Hi, I’m using cuDSS and have had success in using it for a single CPU threaded application. Now, I want to use it in a multithreaded CPU application. Everything I have related to CUDA is stored in a single class. Each class has its own cudssHandle, cudaStream and relevant matrices. I thought this was the correct way to setup a multithreaded application, but I’m getting read access errors on cudssExecute() that don’t occur when I run everything in serial. Is this the correct way of setting things up for a multithreaded application? Interestingly, I also have cuSparse and cuBLAS operations in the same class, with each class also having its own cusparseHandle and cublasHandle, but the memory read access errors always occur on cudssExecute(), never on any cuSparse or cuBLAS operations. I know cuDSS is quite new, and I can’t find any information about its thread safety (whereas its explicitly stated in the docs that cuSparse and cuBLAS are thread-safe for this setup with one handle per thread)

Hi!

Do you have a code which we can use as a reproducer? My expectations were that cudss will behave similarly to cuBLAS and cuSPARSE in cases like yours when each thread has its own cudss objects. It might be that the failures are caused by the same reasons as in Recreating cuDSS matrix causes access violation reading location error if you call cudssExecute multiple times with the same phase.

Thanks,
Kirill

Hi Kirill,

Thanks for that. I’ve got cuDSS working with multiple host threads, but I’m only seeing a slight speedup. Using the visual profiler, I’m not seeing the concurrency I expected.

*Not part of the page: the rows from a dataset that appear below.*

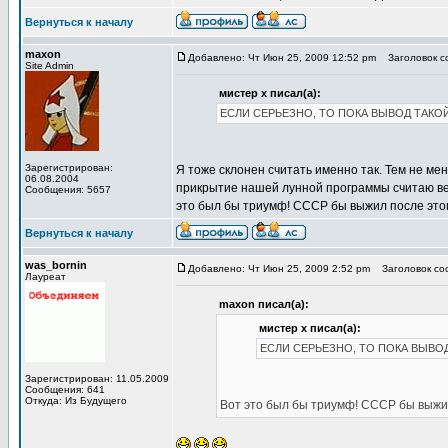
Вернуться к началу
maxon
Добавлено: Чт Июн 25, 2009 12:52 pm
Заголовок со
Site Admin
мистер х писал(а):
ЕСЛИ СЕРЬЕЗНО, ТО ПОКА ВЫВОД ТАКОЙ
Зарегистрирован:
Я тоже склонен считать именно так. Тем не ме
06.08.2004
прикрытие нашей лунной программы считаю вел
Сообщения: 5657
это был бы триумф! СССР бы выжил после этог
Вернуться к началу
was_bornin
Добавлено: Чт Июн 25, 2009 2:52 pm
Заголовок соо
Лауреат
maxon писал(а):
мистер х писал(а):
ЕСЛИ СЕРЬЕЗНО, ТО ПОКА ВЫВОД
Зарегистрирован: 11.05.2009
Сообщения: 641
Откуда: Из Будущего
Вот это был бы триумф! СССР бы выжил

I thought multiple streams would allow the kernels to act concurrently but they seem to act pretty much sequentially. Each host thread has its own cuda stream and cudsshandle, which I set with cudssSetStream(). I’ve used paged host memory to allow for concurrent memory copy and kernel execution (although the vast majority of the memory copying in this case seems to be device to device called by cuDSS). Do you know if there’s any way to get the kernels to act concurrently? Or to at least improve the concurrency somewhat?

Thanks, Ben.

Hi Ben!
Not sure, what’s going on with the host threads but I’d double check the threading code and environment. I’ve done an experiment where user threads were set up like here:

and each thread run cudss with its own objects (I didn’t even use the paged host memory) and the profiler looked like this


where it is clear that solving step was done concurrently.
Also note, that as of cudss 0.2.0, reordering ~ analysis phase is done mostly on CPU so concurrent execution on GPU is mostly limited to factorization and solution phases.

Thanks, Kirill

Hi Kirill,

I’ve done some testing, and I think my setup was correct, but I wasn’t seeing kernel concurrency because the matrices I used were too large, so each kernel would “saturate” the GPU. Testing the same setup but with much smaller matrices, I’m able to see the concurrency I initially expected.

Thanks, Ben.

Hi Ben,

This is great news! Let us know if you see any issues with concurrency or asynchronous execution in the future.
As a note: we do plan to do improvements at some point which will make the execution more asynchronous. E.g., even right now, by default synchronous device memory allocation is used, but with the existing (in cudss 0.2.0) feature for the user-defined device memory allocators via cudssSetDeviceMemHandler() a user can use cudaMallocAsync.

Thanks, Kirill